The committee sent Credico a letter asking him to appear voluntarily. When he declined to do so, the panel sent him a subpoena requiring him to give a deposition.
Credico’s lawyer, Martin Stoller, said on Wednesday that Credico was considering whether to invoke his First and Fifth Amendment rights under the U.S. Constitution to avoid answering questions.
It is unclear whether Credico could help investigators uncover where WikiLeaks got the hacked Democratic emails.
In emails to Reuters, Stone has dismissed the intelligence agencies’ conclusion about Russian hacking.
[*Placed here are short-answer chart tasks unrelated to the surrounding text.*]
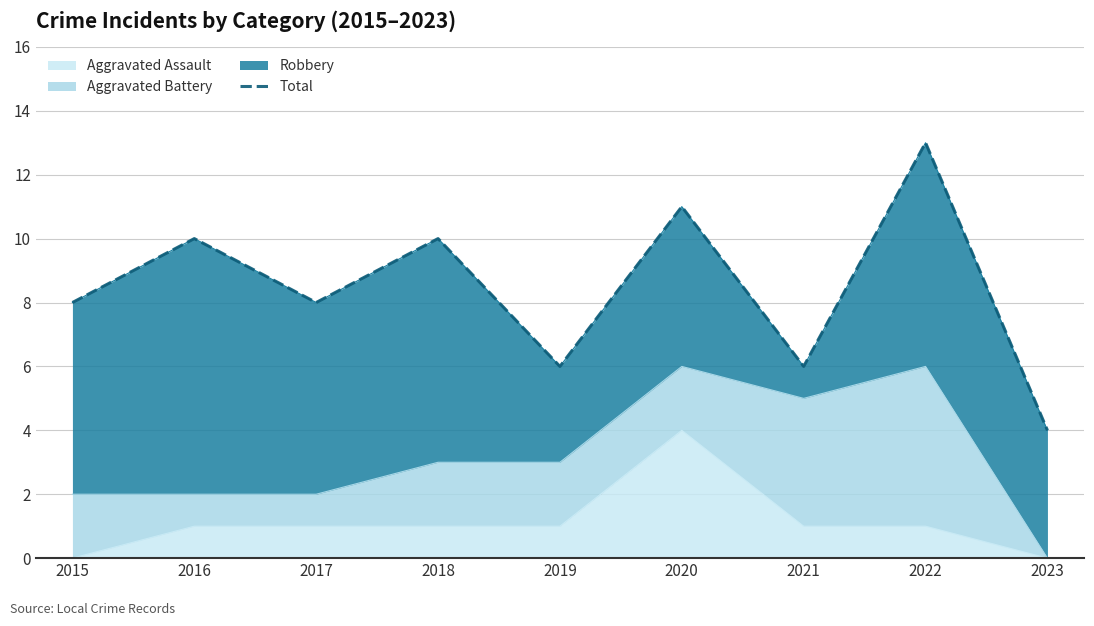

Between 2019 and 2018, which is larger?

2018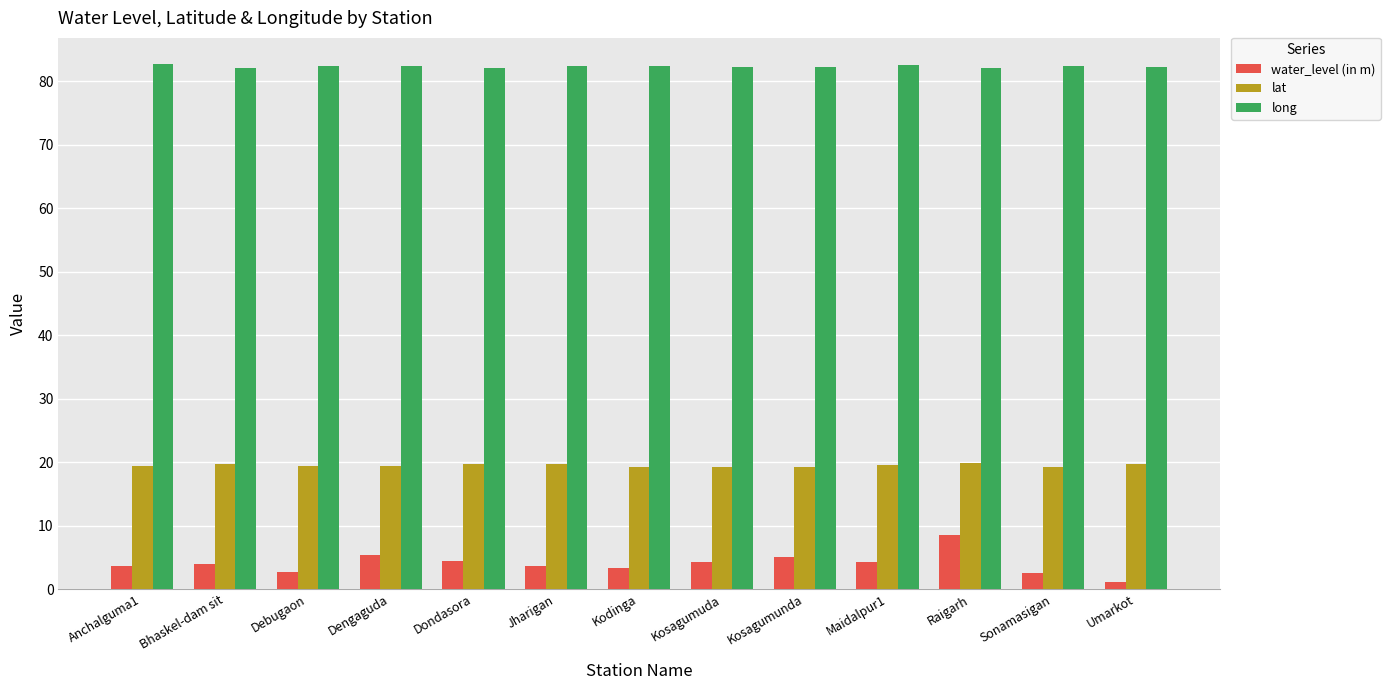

True or false: long has a value of 29.3 at Dengaguda.

False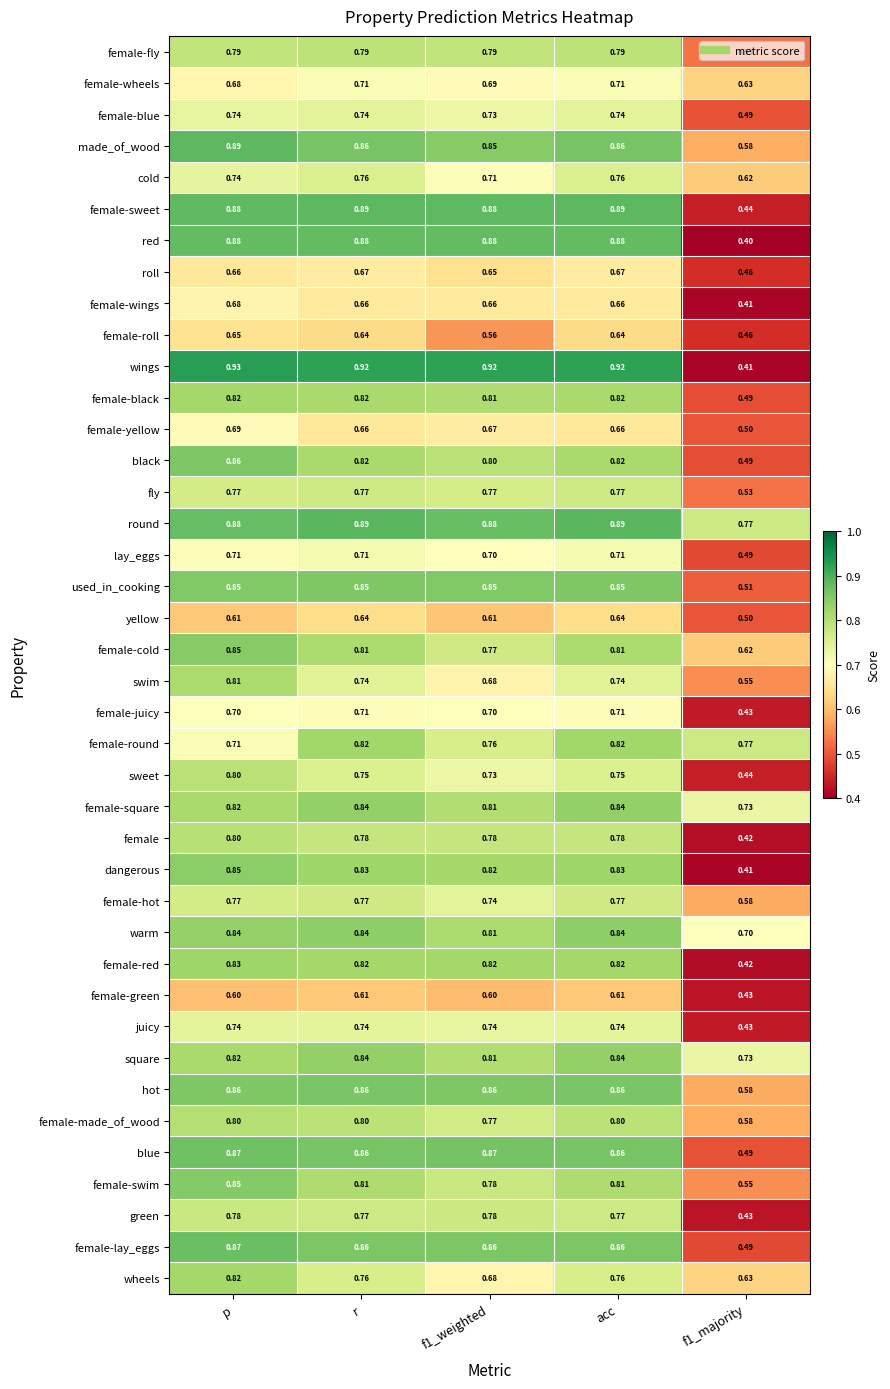

Which category has the highest value in the swim series?

p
It is not known whether Robert Mueller, the Justice Department special counsel investigating possible Russian interference in the 2016 presidential election, is investigating WikiLeaks.
A U.S. lawyer for Assange, Barry Pollack, said Mueller’s team had not contacted him.
Meanwhile, federal prosecutors in Alexandria, Virginia, are conducting a criminal investigation into how WikiLeaks obtained thousands of classified U.S. government documents, including CIA materials and most recently ultra-secret technical materials describing American spy agency hacking tools. Law enforcement sources and Pollack said the probe began several years ago.
Assange has lived in the Ecuadorean Embassy in London for several years after taking refuge there when Swedish authorities sought his extradition in a sexual molestation case.
(Newsmax wire services contributed to this report).